"Esperamos que a CNBB que, em 1994, provocou a criação do Grito dos Excluídos continue se sentindo comprometida com o Grito e consiga sinodalmente escutar a voz e o grito de tantos irmãos e irmãs, inseridos na caminhada das comunidades eclesiais de base e das pastorais sociais, que insistem na herança do Papa Francisco por uma Igreja em saída para as periferias e organizada a partir da sinodalidade e não a partir da hierarquia."
O artigo é de Marcelo Barros, monge beneditino, teólogo e escritor. Assessora movimentos sociais e comunidades eclesiais de base e é membro da Comissão Teológica da Associação Ecumênica de Teólogos/as do Terceiro Mundo.
Marcelo Barros (Foto: Arquivo pessoal)
O presente texto integra a coluna Vozes de Emaús, que conta com contribuições semanais dos membros do Grupo Emaús. Para saber mais sobre o projeto, acesse aqui.
Em meados de agosto deste 2025, alguns canais de comunicação, ligados a grupos católicos tradicionalistas, celebraram o fato de que o Papa Leão XIV escreveu aos bispos católicos da Amazônia que a missão da Igreja é anunciar Jesus Cristo e teria também aludido de que não devemos adorar a Mãe-Terra. De fato, por ocasião de um encontro dos bispos da região amazônica em Bogotá (de 17 a 22 de agosto), o cardeal Pietro Parolin, secretário de Estado do Vaticano, dirigiu ao cardeal Pedro Barreto Jimeno, presidente da Conferência Eclesial da Amazônia (CEAMA), um telegrama, no qual o Papa Leão XIV agradece aos bispos por "seus esforços para promover o bem maior da Igreja para os fiéis do amado território amazônico". Nessa mensagem, o papa afirma: “É necessário que Jesus Cristo, em quem se recapitulam todas as coisas, seja anunciado com clareza e imensa caridade entre os habitantes da Amazônia".
O papa também elenca quais devem ser os três elementos ou dimensões da missão da Igreja:
1 - o anúncio do evangelho,
2 - a solidariedade aos povos da região
3 - o cuidado com a Casa Comum.
Ainda acrescenta: “O cuidado com a terra e a natureza se baseia no fato de que toda criação é feita para louvar ao Criador "[1].

▸ **TAREFA**
Indique se cada afirmação abaixo está de acordo com o trecho do documento acima. Responda sim ou não e cite literalmente as palavras do texto que decidem cada caso.
(a) O encontro dos bispos da região amazônica em Bogotá aconteceu de 17 a 22 de agosto.
(b) O telegrama foi enviado pelo cardeal Pedro Barreto Jimeno ao cardeal Pietro Parolin.
(c) O cuidado com a Casa Comum aparece como o primeiro dos três elementos da missão da Igreja enumerados pelo papa.

▸ **MATERIAL FORNECIDO**

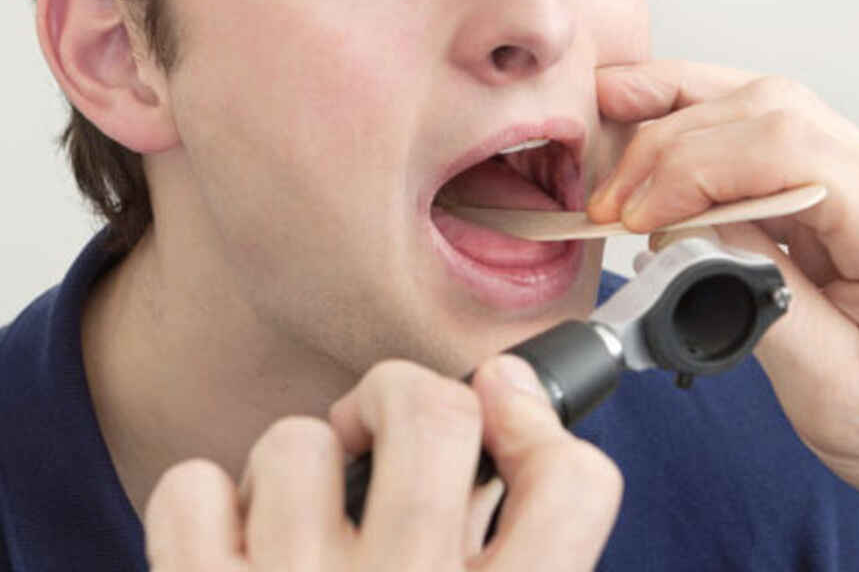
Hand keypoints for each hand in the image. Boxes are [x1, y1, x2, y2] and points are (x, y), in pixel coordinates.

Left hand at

▸ **RESPOSTA**
(a) Sim: "por ocasião de um encontro dos bispos da região amazônica em Bogotá (de 17 a 22 de agosto)"
(b) Não: "o cardeal Pietro Parolin, secretário de Estado do Vaticano, dirigiu ao cardeal Pedro Barreto Jimeno, presidente da Conferência Eclesial da Amazônia (CEAMA), um telegrama"
(c) Não: "3 - o cuidado com a Casa Comum."